Due to the vibration the friction between the screen and the product material static current is being generated in the body of the shifter. Unless the product is flammable in nature the it will not lead to an explosion but it has a great impact on the operator around it, once the operator gets in contact with any conductive part of the shifter he/ she gets the electric shock. To avoid such unpleasant situation it has to be properly grounded and on real time it should be monitored and controlled. The static current grounding device should be integrated for monitoring and control of the process.
Fluidised bed drier
Drying is a process of removal of liquid from solid products with the help of heat. Various process of drying is being implemented. Drying is a function of contact area, between the drying media and the product. Currently, fluidised bed drier is popular across powder drying application because of it high efficiency and the fast process. Normally an initial moisture content upto 20 per cent is ideal but materials with higher initial moisture content can be dried successfully.
In fluid bed drying, heat is supplied by the fluidisation gas, in some cases the heat also being supplied by heating plates or tubes which are immersed in the fluidised layer.
These fluid beds are designed to dry powder particles where the residual moisture content is higher than what is wanted in the final powder. Hot drying air is distributed through specially designed perforated plates on which the powder particles/ agglomerates are resting.
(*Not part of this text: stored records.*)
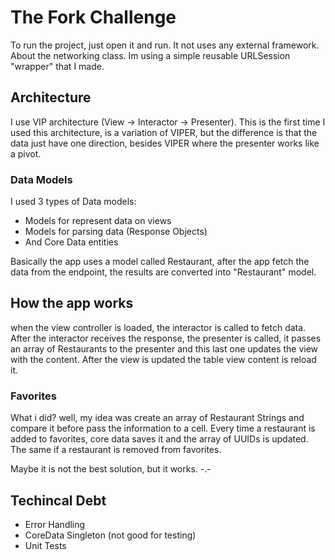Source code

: # The Fork Challenge

To run the project, just open it and run. It not uses any external framework.
About the networking class. Im using a simple reusable URLSession "wrapper" that I made.


## Architecture
I use VIP architecture (View -> Interactor -> Presenter). This is the first time I used this architecture, is a variation of VIPER, but the difference is that the data just have one direction, besides VIPER where the presenter works like a pivot.

### Data Models
I used 3 types of Data models:
* Models for represent data on views
* Models for parsing data (Response Objects)
* And Core Data entities

Basically the app uses a model called Restaurant, after the app fetch the data from the endpoint, the results are converted into "Restaurant" model.

## How the app works

when the view controller is loaded, the interactor is called to fetch data. After the interactor receives the response, the presenter is called, it passes an array of Restaurants to the presenter and this last one updates the view with the content.
After the view is updated the table view content is reload it.

### Favorites
What i did? well, my idea was create an array of Restaurant Strings and compare it before pass the information to a cell.
Every time a restaurant is added to favorites, core data saves it and the array of UUIDs is updated. The same if a restaurant is removed from favorites.

Maybe it is not the best solution, but it works. -.-

## Techincal Debt
- Error Handling
- CoreData Singleton (not good for testing)
- Unit Tests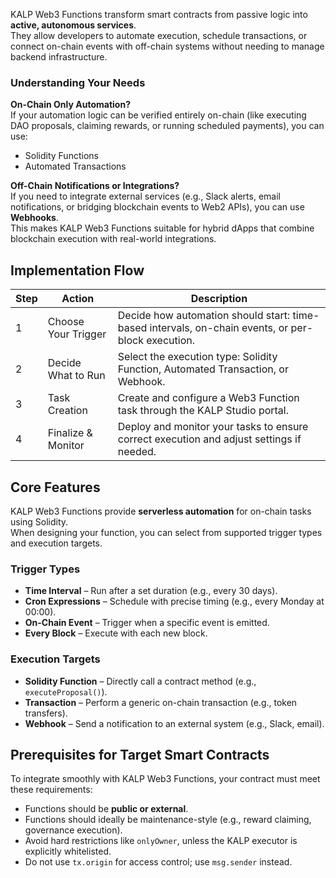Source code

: KALP Web3 Functions transform smart contracts from passive logic into **active, autonomous services**.  
They allow developers to automate execution, schedule transactions, or connect on-chain events with off-chain systems without needing to manage backend infrastructure.

### Understanding Your Needs

**On-Chain Only Automation?**  
If your automation logic can be verified entirely on-chain (like executing DAO proposals, claiming rewards, or running scheduled payments), you can use:

- Solidity Functions  
- Automated Transactions  

**Off-Chain Notifications or Integrations?**  
If you need to integrate external services (e.g., Slack alerts, email notifications, or bridging blockchain events to Web2 APIs), you can use **Webhooks**.  
This makes KALP Web3 Functions suitable for hybrid dApps that combine blockchain execution with real-world integrations.

## Implementation Flow

| Step | Action                          | Description                                                                 |
|------|---------------------------------|-----------------------------------------------------------------------------|
| 1    | Choose Your Trigger             | Decide how automation should start: time-based intervals, on-chain events, or per-block execution. |
| 2    | Decide What to Run              | Select the execution type: Solidity Function, Automated Transaction, or Webhook. |
| 3    | Task Creation                   | Create and configure a Web3 Function task through the KALP Studio portal.   |
| 4    | Finalize & Monitor              | Deploy and monitor your tasks to ensure correct execution and adjust settings if needed. |

## Core Features

KALP Web3 Functions provide **serverless automation** for on-chain tasks using Solidity.  
When designing your function, you can select from supported trigger types and execution targets.

### Trigger Types
- **Time Interval** – Run after a set duration (e.g., every 30 days).  
- **Cron Expressions** – Schedule with precise timing (e.g., every Monday at 00:00).  
- **On-Chain Event** – Trigger when a specific event is emitted.  
- **Every Block** – Execute with each new block.  

### Execution Targets
- **Solidity Function** – Directly call a contract method (e.g., `executeProposal()`).  
- **Transaction** – Perform a generic on-chain transaction (e.g., token transfers).  
- **Webhook** – Send a notification to an external system (e.g., Slack, email).  

## Prerequisites for Target Smart Contracts

To integrate smoothly with KALP Web3 Functions, your contract must meet these requirements:

- Functions should be **public or external**.  
- Functions should ideally be maintenance-style (e.g., reward claiming, governance execution).  
- Avoid hard restrictions like `onlyOwner`, unless the KALP executor is explicitly whitelisted.  
- Do not use `tx.origin` for access control; use `msg.sender` instead.  

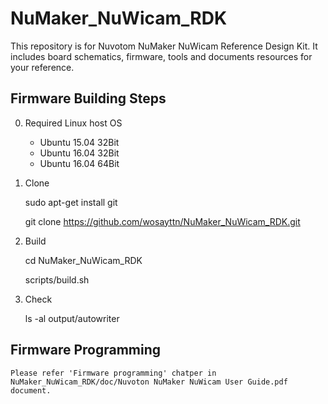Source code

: # NuMaker_NuWicam_RDK

This repository is for Nuvotom NuMaker NuWicam Reference Design Kit. It includes board schematics, firmware, tools and documents resources for your reference.

## Firmware Building Steps

0. Required Linux host OS

    - Ubuntu 15.04 32Bit
    - Ubuntu 16.04 32Bit
    - Ubuntu 16.04 64Bit

1. Clone

    sudo apt-get install git

    git clone https://github.com/wosayttn/NuMaker_NuWicam_RDK.git

2. Build

    cd NuMaker_NuWicam_RDK
    
    scripts/build.sh

3. Check
    
    ls -al output/autowriter

## Firmware Programming

    Please refer 'Firmware programming' chatper in NuMaker_NuWicam_RDK/doc/Nuvoton NuMaker NuWicam User Guide.pdf document.
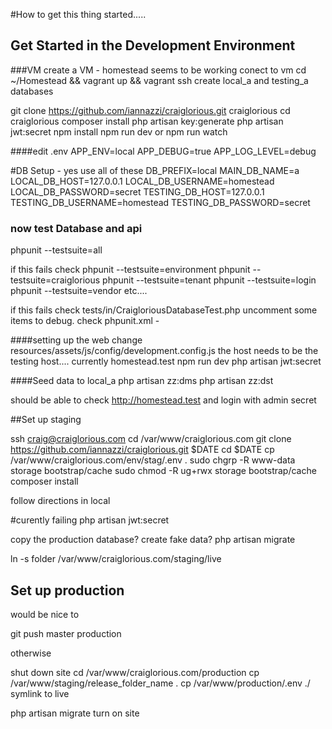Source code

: #How to get this thing started.....

## Get Started in the Development Environment
###VM
create a VM - homestead seems to be working
conect to vm
cd ~/Homestead && vagrant up && vagrant ssh
create local_a and testing_a databases

git clone https://github.com/iannazzi/craiglorious.git craiglorious
cd craiglorious
composer install
php artisan key:generate
php artisan jwt:secret
npm install
npm run dev  or npm run watch

####edit .env
APP_ENV=local
APP_DEBUG=true
APP_LOG_LEVEL=debug

#DB Setup - yes use all of these
DB_PREFIX=local
MAIN_DB_NAME=a
LOCAL_DB_HOST=127.0.0.1
LOCAL_DB_USERNAME=homestead
LOCAL_DB_PASSWORD=secret
TESTING_DB_HOST=127.0.0.1
TESTING_DB_USERNAME=homestead
TESTING_DB_PASSWORD=secret


### now test Database and api

phpunit --testsuite=all

if this fails check 
phpunit --testsuite=environment
phpunit --testsuite=craiglorious
phpunit --testsuite=tenant
phpunit --testsuite=login
phpunit --testsuite=vendor
etc....

if this fails check 
tests/in/CraigloriousDatabaseTest.php
uncomment some items to debug.
check phpunit.xml  - 
<env name="APP_ENV" value="testing"/>
<env name="DB_PREFIX" value="testing"/>


####setting up the web
change resources/assets/js/config/development.config.js
the host needs to be the testing host....
currently homestead.test
npm run dev
php artisan jwt:secret


####Seed data to local_a
php artisan zz:dms
php artisan zz:dst

should be able to check
http://homestead.test
and login with admin secret





##Set up staging

ssh craig@craiglorious.com
cd /var/www/craiglorious.com
git clone https://github.com/iannazzi/craiglorious.git $DATE
cd $DATE
cp /var/www/craiglorious.com/env/stag/.env .
sudo chgrp -R www-data storage bootstrap/cache
sudo chmod -R ug+rwx storage bootstrap/cache
composer install


follow directions in local


#curently failing php artisan jwt:secret



copy the production database?
create fake data?
php artisan migrate


ln -s folder /var/www/craiglorious.com/staging/live


## Set up production
would be nice to 

git push master production

otherwise

shut down site
cd /var/www/craiglorious.com/production
cp /var/www/staging/release_folder_name .
cp /var/www/production/.env ./
symlink to live

php artisan migrate
turn on site

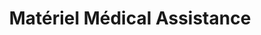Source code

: ---
title: "Matériel Médical Assistance"
url: /toulon/materiel-medical-assistance/
shop: approvisionnement médical
---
Static charge generated due to the powder or granules which gets fluidised inside the dryer unit should be dissipated with proper grounding system otherwise it will also create unpleasant situation as explained in the above application like operator safety etc.
Powder transmissions are being done by any of the following methods like conveyors, gravitational flow or flow through a pipeline with dry air. In case of gravitational flow and pneumatic conveying the friction caused between the powder and wall generates the static electricity at both ends i.e. at pipeline and the product. So the pipeline and the collecting bin should be properly grounded so that the static current generated is dissipated properly. Same grounding system (used in case of Vibro sifter) can be deployed to control the static charge generated in the system.
Static charge generation is a common phenomena for any flowing or vibrating mechanism. Where there is friction between two independent surfaces there is static charge generated. Generation of static charge can’t be fully eliminated but can be controlled. Best way to handle such static charge is by planning a better dissipation methodology with controlled automation to it.